Radial Construction of an Arterial Wall

Some of the most serious diseases involve altered size and structure of the arterial wall. Elucidating how arterial walls are built could aid understanding of these diseases, but little is known about how concentric layers of muscle cells and the outer adventitial layer are assembled and patterned around endothelial tubes. Using histochemical, clonal, and genetic analysis in mice, here we show that the pulmonary artery wall is constructed radially, from the inside out, by two separate but coordinated processes. One is sequential induction of successive cell layers from surrounding mesenchyme. The other is controlled invasion of outer layers by inner layer cells through developmentally regulated cell reorientation and radial migration.

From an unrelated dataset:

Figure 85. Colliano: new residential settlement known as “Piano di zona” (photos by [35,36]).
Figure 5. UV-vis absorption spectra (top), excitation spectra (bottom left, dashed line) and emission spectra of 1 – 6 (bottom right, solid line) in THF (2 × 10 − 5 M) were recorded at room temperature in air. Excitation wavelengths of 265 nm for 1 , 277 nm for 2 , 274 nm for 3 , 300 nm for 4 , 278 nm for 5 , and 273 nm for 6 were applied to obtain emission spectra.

We propose that a radial signal gradient controls these processes and provide evidence that PDGF-B and at least one other signal contribute. Modulation of such radial signaling pathways may underlie vessel-specific differences and pathological changes in arterial wall size and structure. [Display omitted] ► Pulmonary artery muscle layers are induced sequentially from surrounding mesenchyme ► Initially, inner layer cells divide and migrate extensively, but only within the layer ► Inner layer cells transition to a radially invasive mode to supplement outer layers ► PDGF-B is one of multiple signals underlying radial patterning of the arterial wall Greif et al. show that the pulmonary artery wall is constructed radially by sequential cell layer induction and invasion of outer layers by inner layer cells. PDGF-B and at least one other signal contribute to these processes, and modulation of this signaling may underlie vessel-specific differences and arterial disease.